Ferreira nodded. “Jensen’s mother indicated that you had called Friday night. I wanted to check in with you about that. What were you calling about on a Friday? Did it have anything to do with those journals she was writing for you?”

“No,” Vera said. “I mean, sort of. I did want to talk about her writing.”
He already knows about the journals,
Vera thought.
Maybe he’s even read them.

“And this couldn’t wait till Monday?”

Vera frowned. “I guess it could have,” she said. The stunned feeling was beginning to wash away, replaced by an engulfing sense of shame. She was thinking so many competing thoughts that no single, clear idea could emerge. All she could see was an image in her mind of Jensen waving good-bye as she crossed the street, her hands looking like small, white mittens in the dark. What could possibly have happened to her between there and her house, just a few yards away from where Jensen had left her? “Wow,” she said, beginning to realize the implications of it at last, “this is terrible. Is that why you’re talking to
me
? Because I spoke to her mother on the phone? Or is it . . . is it because of Sufia? Of me finding Sufia?”

“We’re asking some routine questions of some of her teachers, Vera, and we plan to speak to some of the students, too. You just happen to be first on our list.”

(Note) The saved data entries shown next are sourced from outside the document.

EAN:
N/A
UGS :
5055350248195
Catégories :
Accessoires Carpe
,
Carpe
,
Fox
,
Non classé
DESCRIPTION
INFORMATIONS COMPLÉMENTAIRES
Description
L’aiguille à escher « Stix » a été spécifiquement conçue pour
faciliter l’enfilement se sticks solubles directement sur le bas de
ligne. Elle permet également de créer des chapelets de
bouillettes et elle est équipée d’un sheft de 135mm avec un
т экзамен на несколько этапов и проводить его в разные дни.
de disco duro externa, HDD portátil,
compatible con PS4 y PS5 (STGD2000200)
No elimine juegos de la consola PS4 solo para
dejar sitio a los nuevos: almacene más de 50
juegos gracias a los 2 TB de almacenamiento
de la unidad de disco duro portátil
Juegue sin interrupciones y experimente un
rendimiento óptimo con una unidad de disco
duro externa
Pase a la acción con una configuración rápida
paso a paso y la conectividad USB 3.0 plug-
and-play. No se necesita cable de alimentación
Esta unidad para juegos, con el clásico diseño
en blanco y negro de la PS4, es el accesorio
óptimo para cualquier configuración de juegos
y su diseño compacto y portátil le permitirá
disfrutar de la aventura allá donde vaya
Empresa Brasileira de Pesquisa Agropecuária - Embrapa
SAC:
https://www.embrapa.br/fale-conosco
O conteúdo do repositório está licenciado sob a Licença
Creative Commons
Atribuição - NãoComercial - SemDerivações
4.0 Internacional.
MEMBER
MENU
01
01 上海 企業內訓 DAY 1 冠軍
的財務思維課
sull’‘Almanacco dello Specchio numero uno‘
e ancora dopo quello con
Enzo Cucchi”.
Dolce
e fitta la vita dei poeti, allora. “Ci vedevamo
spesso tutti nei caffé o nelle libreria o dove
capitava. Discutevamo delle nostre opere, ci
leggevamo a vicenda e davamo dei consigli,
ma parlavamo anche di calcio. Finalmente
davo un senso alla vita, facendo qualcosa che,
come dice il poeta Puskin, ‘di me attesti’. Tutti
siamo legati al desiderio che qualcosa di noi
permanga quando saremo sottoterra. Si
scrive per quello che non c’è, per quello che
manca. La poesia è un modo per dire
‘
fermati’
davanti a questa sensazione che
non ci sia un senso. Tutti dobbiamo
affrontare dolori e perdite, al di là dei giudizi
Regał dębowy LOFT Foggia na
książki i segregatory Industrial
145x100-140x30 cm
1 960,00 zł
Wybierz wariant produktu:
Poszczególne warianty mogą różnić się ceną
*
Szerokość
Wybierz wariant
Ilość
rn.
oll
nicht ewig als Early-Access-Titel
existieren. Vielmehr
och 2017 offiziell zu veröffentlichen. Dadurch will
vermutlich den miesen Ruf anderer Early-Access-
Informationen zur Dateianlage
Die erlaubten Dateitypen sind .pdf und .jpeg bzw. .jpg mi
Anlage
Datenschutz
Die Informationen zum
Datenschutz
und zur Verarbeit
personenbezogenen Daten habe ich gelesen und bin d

“I see,” Vera said. She didn’t buy it. “The other teachers—well, I don’t know that they’d have much insight to offer. Maybe you could try talking to Melanie Belisle? She was her teacher from September to February, and she might know more than I do.”

“She’s already on our list.”

“Oh, good. What about talking to Jensen’s friends? I know she doesn’t have very many. She used to be friends with a girl named Annabel Francoeur, who lives in her neighborhood. She had a friend named Scotty from her previous school. I don’t know his last name. Oh, and she had a boyfriend who goes to Columbia now.”

“Boy, you’re right on top of things, aren’t you, Vera?” Cutler said, looking up from her notes. “But you’re not ahead of us. You can be sure of that.”

Feeling herself blush, Vera said, “I’m sorry. I don’t mean to imply that you aren’t on top of things yourself. I guess I’m just trying to be helpful. Can I ask you something? Do you think—You can’t possibly think Jensen’s
dead
, do you?” Her shoulders jumped as the word
dead
came out of her mouth.

Both Ferreira and Cutler seemed to give this some thought, as though deliberating whether the question was worth answering. “Can’t really speak to anything at the moment,” Ferreira said at last. “We’ve taken the hard drive from her computer. Kid didn’t use the Internet much—no social networking stuff, which is rare for kids these days—but it turns out she wrote a lot. School files, poetry, stuff that might be fiction. Hard telling what’s what. Then there’s that journal. That’s the other thing we wanted to ask you about.”

Ferreira took out one of the folders he was carrying and, with a knowing glance at Cutler, tossed it in front of Vera. The gesture was intended for full dramatic import, she knew; he could have simply placed it in front of her instead of chucking it like that. She also knew what it was without opening the cover. She made no move to open it.

“Here’s the hard copy of something we found in her room. School assignment. I assume you’ve read it since it’s got your comments on it.”

“Yes,” Vera said. She made herself look at the folder, turning some of its pages. “Those are my comments. I wrote those.”

“Interesting little writing exercise. Fifteen-year-old kid writing about bombs . . . guns . . . suicidal thoughts. Any of that strike you as cause for concern when you were reading it?”

Detective Cutler wasn’t writing anything in her notepad now. She was staring Vera down. “The things you talk about in class might also be considered cause for concern. One has to wonder what place they have in an English class.”